Projpred error: "factor has new levels"

I have fitted a logistic regression with a regularised horshoe prior using rstanarm. The number of covariates is over 7000 and a few of them are categorical.

One of the categorical covariates is race and has tree levels:

> data_train$RACE |> table()

                                    WHITE 
                                      719 
                BLACK OR AFRICAN AMERICAN 
                                       95 
                                    ASIAN 
                                       17 
                                  UNKNOWN 
                                        8 
         AMERICAN INDIAN OR ALASKA NATIVE 
                                        1 
NATIVE HAWAIIAN OR OTHER PACIFIC ISLANDER 
                                        1 

The code I am running is identical to that in projpred’s vignette:

Sys.time()
refm_obj <- get_refmodel(fit1)
Sys.time()

# Refit the reference model K times:
cv_fits <- run_cvfun(
  refm_obj,
  ### Only for the sake of speed (not recommended in general):
  K = 5
  ###
)
saveRDS(cv_fits, paste0("models/", p0, "/cv_fits.rds"))

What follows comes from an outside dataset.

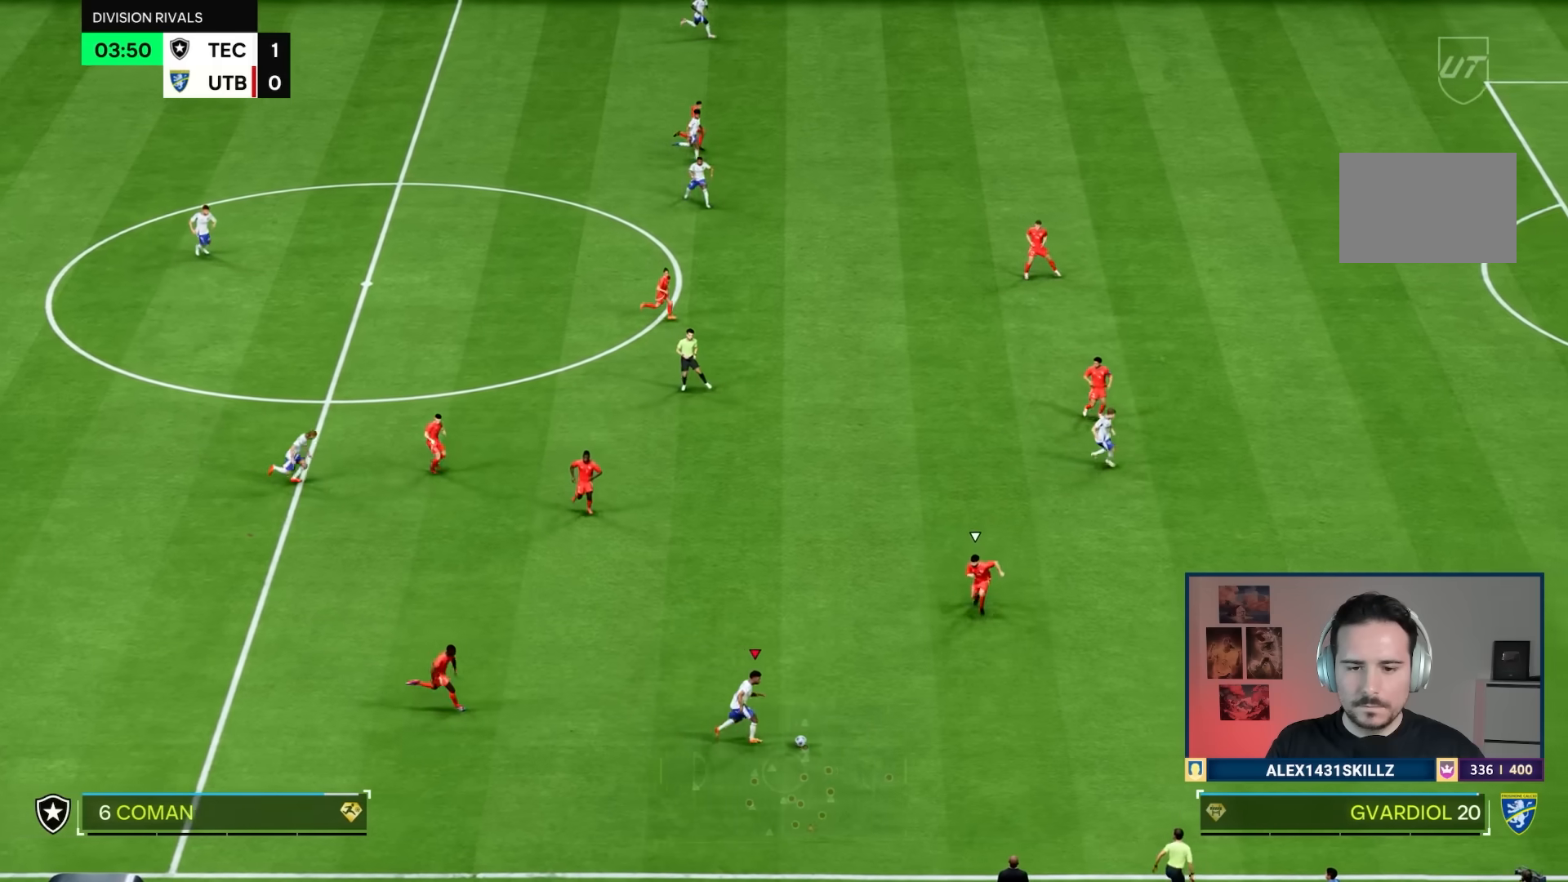
{"buttons": ["L1"], "left_stick": "up", "right_stick": "center", "events": [[184, "left_stick", "up-right"], [317, "left_stick", "up"], [334, "right_stick", "center"], [484, "L1", "down"]]}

# For running projpred's CV in parallel (see cv_varsel()'s argument `parallel`):
doParallel::registerDoParallel(ncores)

# Final cv_varsel() run:
cvvs <- cv_varsel(
  refm_obj,
  cv_method = "kfold",
  cvfits = cv_fits,
  ### Only for the sake of speed (not recommended in general):
  method = "L1",
  nclusters_pred = 20,
  ###
  nterms_max = 9,
  parallel = TRUE,
  ### In interactive use, we recommend not to deactivate the verbose mode:
  verbose = FALSE
  ### 
)

However, the call to run_cvfun() fails with the following error:

Fitting model 1 out of 5
Error in model.frame.default(Terms, newdata, xlev = object$xlevels) : 
  factor RACE has new levels AMERICAN INDIAN OR ALASKA NATIVE
Calls: run_cvfun ... pp_data -> .pp_data -> model.frame -> model.frame.default
In addition: Warning message:
Bulk Effective Samples Size (ESS) is too low, indicating posterior means and medians may be unreliable.

Any idea?
Thanks

With only 1 observation with RACE = “AMERICAN INDIAN OR ALASKA NATIVE,” is it possible that a model is being fit on a data subset that includes no observations with RACE = “AMERICAN INDIAN OR ALASKA NATIVE” but then is trying to generate predictions on a holdout data subset that does contain an observation with RACE = “AMERICAN INDIAN OR ALASKA NATIVE”? Such a situation might be causing the error you’re seeing.

1 Like

Yes, this is the reason. Usually the predictive functions would be given an argument allow_new_levels=TRUE, but at the moment there is no easy way to pass it via run_cvfun(). You could do it by using init_refmodel() instead of get_refmodel(). Before trying that, you could test whether you get anything useful if you drop out the groups with too few observations. If that works, then you can spend a bit more time to figure out including all data.

Please report how your experiments did go, as it’s not common someone reports using projpred for that many covariates.

1 Like

Thanks, Aki. I just want to add that as far as I know, allow_new_levels only exists in brms (not in rstanarm, I think) and there, it only refers to variables for group-level terms (i.e., grouping variables such as grp in (1 | grp)), not to variables for population-level terms (I guess the factor RACE will have population-level effects). In lme4, the similarly named argument allow.new.levels also seems to refer to variables for group-level terms only.

2 Likes

Yeah rstanarm doesn’t have this argument, but it does allow new levels (no argument necessary).

1 Like

Yes, sorry, I forgot to mention that:

For both, brms and rstanarm reference models, the corresponding get_refmodel() methods (brms:::get_refmodel.brmsfit() and projpred:::get_refmodel.stanreg(), respectively) will ensure that new levels in grouping variables are allowed (e.g., in brms:::get_refmodel.brmsfit(), allow_new_levels = TRUE is set at the appropriate place and in projpred:::get_refmodel.stanreg(), this is also handled appropriately). So this shouldn’t require any action from the user.

If there are rare levels of a factor with population-level effects, it might make sense to use loo::kfold_split_stratified() to construct the folds manually (but – as pointed out above – if there is just a single observation for some level, this won’t help either).

3 Likes

Thank you to everybody who has replied. This was useful - I ended up removing the levels with few covariates. That covariate turned out not to be relevant anyway.

I will report on the results when I finish the experiments

VĂ­ctor

1 Like